I love the low-sheen, honed finish, and the deep rich black color. Waxing really also brought out the detail of the veining which is awesome! And they still have that trademark soapy soft feel. I haven’t been particularly gentle with them and we haven’t had any issues witch scratching yet. Though we did end up buying one of the harder varieties, called “Stormy Black” from MT.
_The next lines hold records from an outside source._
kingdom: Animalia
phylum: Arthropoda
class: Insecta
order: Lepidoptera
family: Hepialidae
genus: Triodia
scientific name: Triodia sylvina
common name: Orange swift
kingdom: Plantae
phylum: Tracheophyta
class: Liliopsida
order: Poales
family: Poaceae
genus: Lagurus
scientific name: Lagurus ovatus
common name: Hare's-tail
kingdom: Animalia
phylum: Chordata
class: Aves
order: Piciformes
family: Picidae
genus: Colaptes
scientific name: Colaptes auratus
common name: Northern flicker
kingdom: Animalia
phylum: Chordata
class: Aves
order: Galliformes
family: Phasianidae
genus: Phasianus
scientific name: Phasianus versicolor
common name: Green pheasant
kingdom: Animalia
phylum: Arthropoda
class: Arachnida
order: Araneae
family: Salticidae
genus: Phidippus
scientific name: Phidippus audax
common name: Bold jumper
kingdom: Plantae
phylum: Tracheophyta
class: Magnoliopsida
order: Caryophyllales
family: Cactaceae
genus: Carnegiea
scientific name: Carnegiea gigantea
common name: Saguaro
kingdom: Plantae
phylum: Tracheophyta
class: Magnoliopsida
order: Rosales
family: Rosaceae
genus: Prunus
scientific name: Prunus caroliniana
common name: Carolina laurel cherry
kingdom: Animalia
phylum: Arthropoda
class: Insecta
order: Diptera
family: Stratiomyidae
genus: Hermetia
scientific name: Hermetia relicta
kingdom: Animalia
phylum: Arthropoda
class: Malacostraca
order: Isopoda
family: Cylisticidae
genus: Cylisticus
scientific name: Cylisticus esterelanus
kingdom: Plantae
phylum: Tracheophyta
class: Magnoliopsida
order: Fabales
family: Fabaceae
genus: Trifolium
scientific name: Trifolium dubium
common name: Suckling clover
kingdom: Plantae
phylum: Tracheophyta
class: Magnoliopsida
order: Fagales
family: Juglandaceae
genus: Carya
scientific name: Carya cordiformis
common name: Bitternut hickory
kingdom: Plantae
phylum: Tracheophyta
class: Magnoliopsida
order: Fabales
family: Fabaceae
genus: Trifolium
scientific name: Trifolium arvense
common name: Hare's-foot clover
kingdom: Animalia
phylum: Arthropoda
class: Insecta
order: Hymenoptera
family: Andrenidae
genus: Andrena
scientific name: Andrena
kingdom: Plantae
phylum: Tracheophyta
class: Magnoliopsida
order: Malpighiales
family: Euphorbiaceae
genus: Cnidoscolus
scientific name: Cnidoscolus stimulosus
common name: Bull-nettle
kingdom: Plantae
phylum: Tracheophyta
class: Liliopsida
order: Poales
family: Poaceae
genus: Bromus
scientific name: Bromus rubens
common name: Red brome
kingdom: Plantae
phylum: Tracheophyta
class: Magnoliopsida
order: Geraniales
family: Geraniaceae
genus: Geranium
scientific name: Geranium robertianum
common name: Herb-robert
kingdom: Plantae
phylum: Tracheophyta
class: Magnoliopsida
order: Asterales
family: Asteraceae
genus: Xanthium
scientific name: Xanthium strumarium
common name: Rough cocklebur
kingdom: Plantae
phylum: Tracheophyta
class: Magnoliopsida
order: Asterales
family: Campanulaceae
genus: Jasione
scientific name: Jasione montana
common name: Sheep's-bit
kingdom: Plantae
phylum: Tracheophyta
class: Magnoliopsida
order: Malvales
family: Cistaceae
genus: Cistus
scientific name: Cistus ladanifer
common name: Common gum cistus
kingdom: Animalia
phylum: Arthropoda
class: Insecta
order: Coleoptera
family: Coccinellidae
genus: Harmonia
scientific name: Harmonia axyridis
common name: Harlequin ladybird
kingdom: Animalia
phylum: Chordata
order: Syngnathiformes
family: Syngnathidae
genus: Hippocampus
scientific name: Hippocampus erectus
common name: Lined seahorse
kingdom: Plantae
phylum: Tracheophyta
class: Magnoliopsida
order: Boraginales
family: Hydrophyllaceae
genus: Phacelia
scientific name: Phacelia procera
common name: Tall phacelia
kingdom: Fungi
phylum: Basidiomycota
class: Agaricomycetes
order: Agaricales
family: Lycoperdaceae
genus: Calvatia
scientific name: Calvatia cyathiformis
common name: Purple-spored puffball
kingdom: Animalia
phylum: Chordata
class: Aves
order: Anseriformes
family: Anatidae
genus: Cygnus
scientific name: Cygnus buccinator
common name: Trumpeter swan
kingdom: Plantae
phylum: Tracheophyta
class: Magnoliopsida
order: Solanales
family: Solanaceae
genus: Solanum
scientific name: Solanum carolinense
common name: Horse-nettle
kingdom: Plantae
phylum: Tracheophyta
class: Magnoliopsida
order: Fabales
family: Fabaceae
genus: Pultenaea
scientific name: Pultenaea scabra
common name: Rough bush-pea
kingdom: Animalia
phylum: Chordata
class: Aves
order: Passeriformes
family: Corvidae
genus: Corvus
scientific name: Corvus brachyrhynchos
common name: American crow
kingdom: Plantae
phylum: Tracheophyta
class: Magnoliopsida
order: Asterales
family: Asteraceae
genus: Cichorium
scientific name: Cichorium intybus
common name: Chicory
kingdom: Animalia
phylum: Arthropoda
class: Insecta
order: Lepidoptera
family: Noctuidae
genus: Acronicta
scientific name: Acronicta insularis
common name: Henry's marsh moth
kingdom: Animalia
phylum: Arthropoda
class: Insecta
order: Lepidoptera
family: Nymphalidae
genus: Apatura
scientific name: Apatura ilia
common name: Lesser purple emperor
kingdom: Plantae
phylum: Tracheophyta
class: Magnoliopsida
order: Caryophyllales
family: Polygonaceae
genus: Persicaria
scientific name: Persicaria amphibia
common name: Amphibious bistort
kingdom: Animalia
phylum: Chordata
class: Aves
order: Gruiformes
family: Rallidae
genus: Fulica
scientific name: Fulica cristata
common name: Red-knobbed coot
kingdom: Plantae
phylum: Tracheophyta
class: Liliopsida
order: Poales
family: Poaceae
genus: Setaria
Never mind the dishes in the sink and the blinds that need to be cut to length (they are sooo bulky right now!). But this is what it looks like a week after waxing the counters. I’ve only had to wax the counters once. One (and only downside) I’ve noticed is that rubber tends to soak up the oil. For example, the feet on our toaster oven will leave grey rings behind. It’s a super easy fix, but probably worth mentioning if you’re considering SS. I’ve also noticed the areas that tend to need rewaxing sooner are the areas where I set out a towel to unload the dishes from the dishwater and where the soapy sink water splashes onto the counter. Probably because the soap brakes down the oil and the dishtowel with weight of hot dishes on it also soaks up the oils. But I don’t think rewaxing after a couple of months is too terrible! I’ve read that over time waxing becomes more infrequent. No real complaints here. I’m in love with these and I’m really proud of us for tackling this massive project.

I’ll try to show the other updates from the kitchen soon! We’re on the home stretch now!!!


So all things said and done…

Would a professional install had fewer seams? Yes. Would a professional install had tighter seams? Most likely! Would a professional install taken less time? Most definitely. But just look at the $AVINGS!!!

Soapstone DIY Kit w/ Freight & Delivery – $1575

His & Hers Mad Grips Gloves – $40

Wet Saw & Diamond Blade – $150

Epoxy – $30

Dye for Epoxy – $15

Ratchet Seam Setter – $60

Various Sand Papers – $100

Grand Total: ~ $1970

VS 

Quote from Local Fabricator: $4967

I didn’t include the cost of the lumber for reinforcing the cabinet in the list above, mostly because we would’ve done that ourselves regardless. I don’t have the receipts for those trips to Lowes, but I estimate we probably spent no more than $100 for the lumber and plywood. I also didn’t include the wax that I use (found here on Amazon) because again, I would’ve purchased this anyway. Bur for the record, it costs $15 and should last us for a very long time!

I honestly don’t think doing concrete counters would’ve been *much* cheaper. I estimate, in a best case scenario, we’d probably save around $500, but only because we already have the tools needed for the job. But to be perfectly honest… with the heavy lifting aside, the soapstone was a more “user friendly” DIY option than the concrete! Who would’ve thought?!